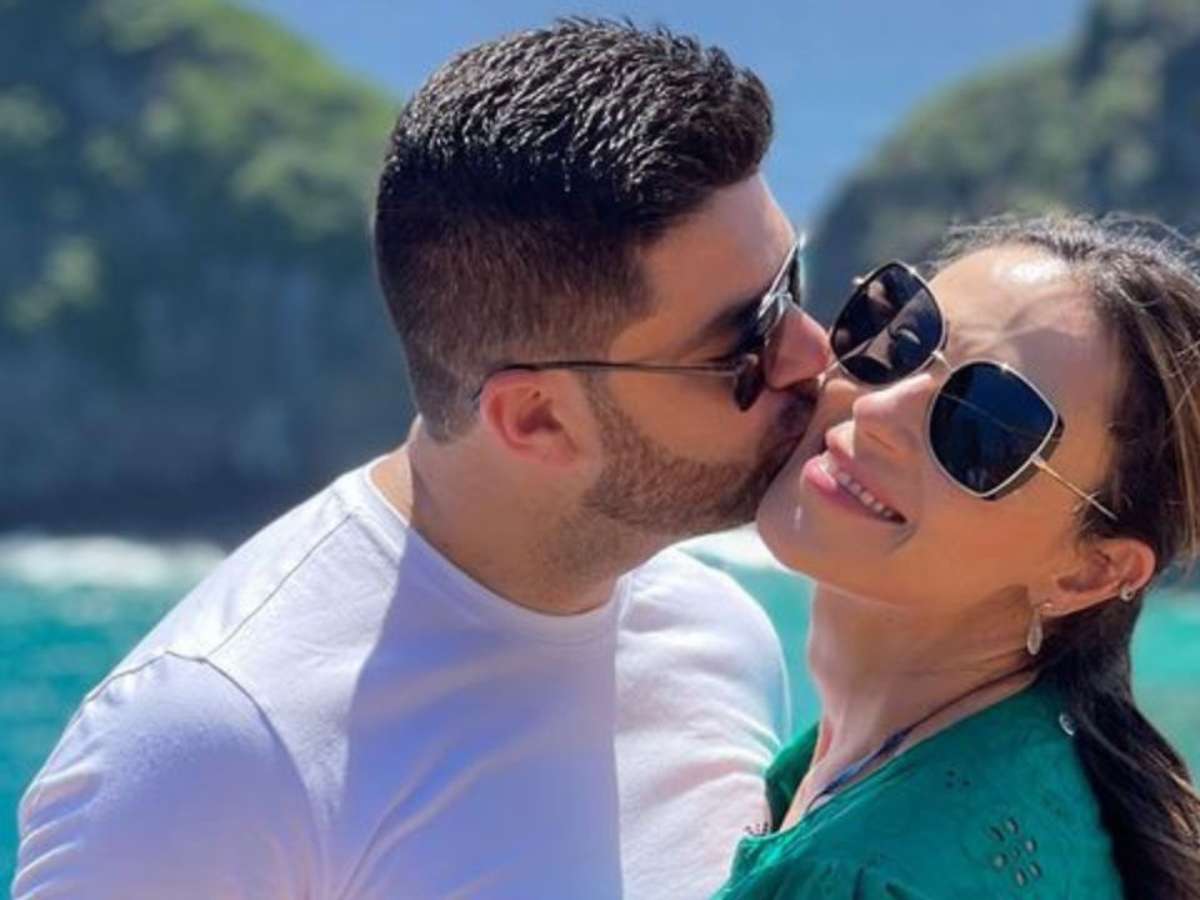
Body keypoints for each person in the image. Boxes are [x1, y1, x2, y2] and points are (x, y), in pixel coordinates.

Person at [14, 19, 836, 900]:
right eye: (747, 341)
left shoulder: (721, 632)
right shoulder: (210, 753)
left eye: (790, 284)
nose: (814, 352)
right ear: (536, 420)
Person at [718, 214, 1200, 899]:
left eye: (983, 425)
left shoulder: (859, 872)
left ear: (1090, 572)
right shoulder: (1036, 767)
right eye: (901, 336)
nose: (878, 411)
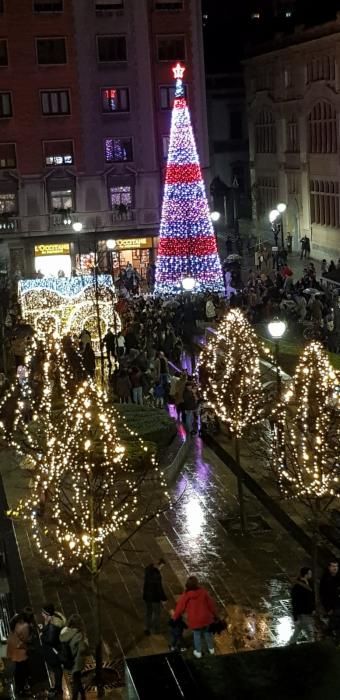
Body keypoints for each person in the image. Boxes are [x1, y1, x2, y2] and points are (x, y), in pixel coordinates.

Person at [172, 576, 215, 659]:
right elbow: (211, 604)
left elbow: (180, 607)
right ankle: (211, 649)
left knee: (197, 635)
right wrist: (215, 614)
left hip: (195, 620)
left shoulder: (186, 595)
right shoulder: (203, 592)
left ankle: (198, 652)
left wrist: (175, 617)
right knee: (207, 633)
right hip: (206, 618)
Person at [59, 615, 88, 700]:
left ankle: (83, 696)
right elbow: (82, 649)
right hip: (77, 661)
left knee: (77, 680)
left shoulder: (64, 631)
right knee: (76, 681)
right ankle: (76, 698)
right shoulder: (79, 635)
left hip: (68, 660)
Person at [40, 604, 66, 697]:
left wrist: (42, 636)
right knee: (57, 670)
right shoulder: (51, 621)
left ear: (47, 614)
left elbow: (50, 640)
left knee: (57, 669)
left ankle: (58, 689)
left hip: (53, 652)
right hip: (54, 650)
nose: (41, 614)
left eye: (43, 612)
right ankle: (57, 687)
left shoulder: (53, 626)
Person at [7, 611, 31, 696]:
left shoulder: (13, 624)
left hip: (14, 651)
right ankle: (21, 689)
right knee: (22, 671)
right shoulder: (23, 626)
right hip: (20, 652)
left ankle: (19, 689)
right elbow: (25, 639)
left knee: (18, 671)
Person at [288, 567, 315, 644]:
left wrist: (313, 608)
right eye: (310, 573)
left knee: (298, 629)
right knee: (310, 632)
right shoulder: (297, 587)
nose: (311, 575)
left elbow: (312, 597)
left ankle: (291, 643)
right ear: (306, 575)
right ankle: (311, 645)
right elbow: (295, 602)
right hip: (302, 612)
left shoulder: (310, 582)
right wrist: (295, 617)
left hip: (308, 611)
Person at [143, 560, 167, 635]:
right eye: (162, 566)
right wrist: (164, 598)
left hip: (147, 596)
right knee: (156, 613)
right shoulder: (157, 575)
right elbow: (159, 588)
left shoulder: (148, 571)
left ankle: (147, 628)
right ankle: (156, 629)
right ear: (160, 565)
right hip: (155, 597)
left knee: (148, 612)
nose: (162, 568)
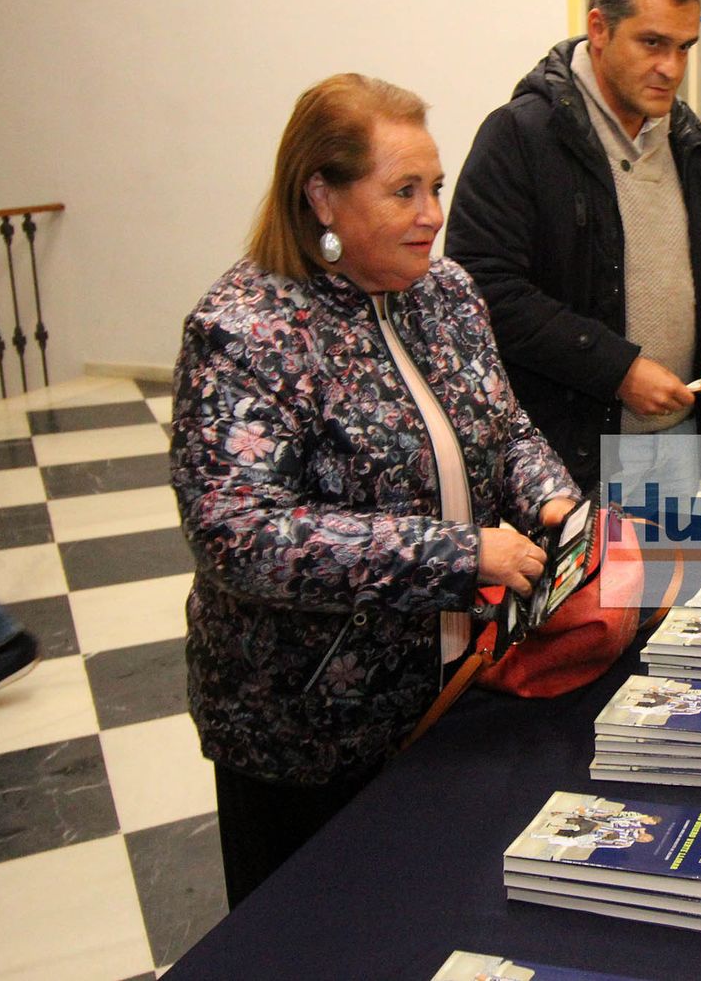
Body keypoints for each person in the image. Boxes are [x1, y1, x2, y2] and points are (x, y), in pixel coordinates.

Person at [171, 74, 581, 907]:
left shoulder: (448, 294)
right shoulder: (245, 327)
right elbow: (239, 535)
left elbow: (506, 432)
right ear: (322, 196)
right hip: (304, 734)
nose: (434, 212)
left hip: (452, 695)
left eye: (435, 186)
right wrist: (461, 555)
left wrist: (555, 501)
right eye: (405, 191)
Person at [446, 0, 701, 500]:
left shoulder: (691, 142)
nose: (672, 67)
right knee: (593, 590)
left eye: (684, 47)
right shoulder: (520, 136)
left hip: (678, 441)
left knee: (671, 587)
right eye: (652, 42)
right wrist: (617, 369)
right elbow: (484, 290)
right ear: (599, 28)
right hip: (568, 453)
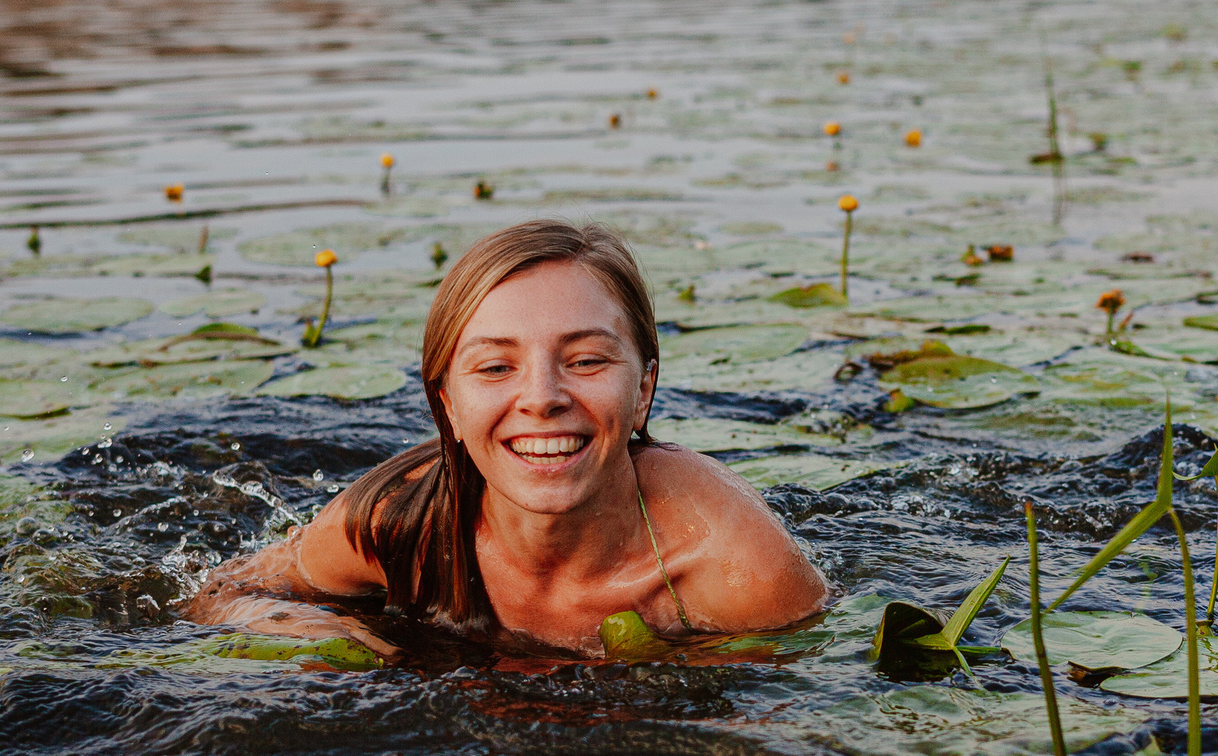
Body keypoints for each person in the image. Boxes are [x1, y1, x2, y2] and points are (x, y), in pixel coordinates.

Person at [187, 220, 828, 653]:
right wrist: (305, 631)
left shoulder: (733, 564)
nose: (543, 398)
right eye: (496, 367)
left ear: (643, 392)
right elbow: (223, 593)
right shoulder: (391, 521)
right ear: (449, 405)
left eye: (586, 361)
..............................
--- What is being asked ---
Scan the listing above for the word "elbow" and show each line where it is found.

--- Reply to the task ---
right elbow: (211, 604)
left elbow: (180, 607)
right elbow: (82, 649)
left elbow: (50, 640)
right elbow: (25, 639)
left elbow: (312, 597)
right elbow: (295, 602)
right elbow: (159, 588)
right elbow: (239, 535)
left elbow: (506, 432)
right elbow: (484, 290)
right elbow: (223, 593)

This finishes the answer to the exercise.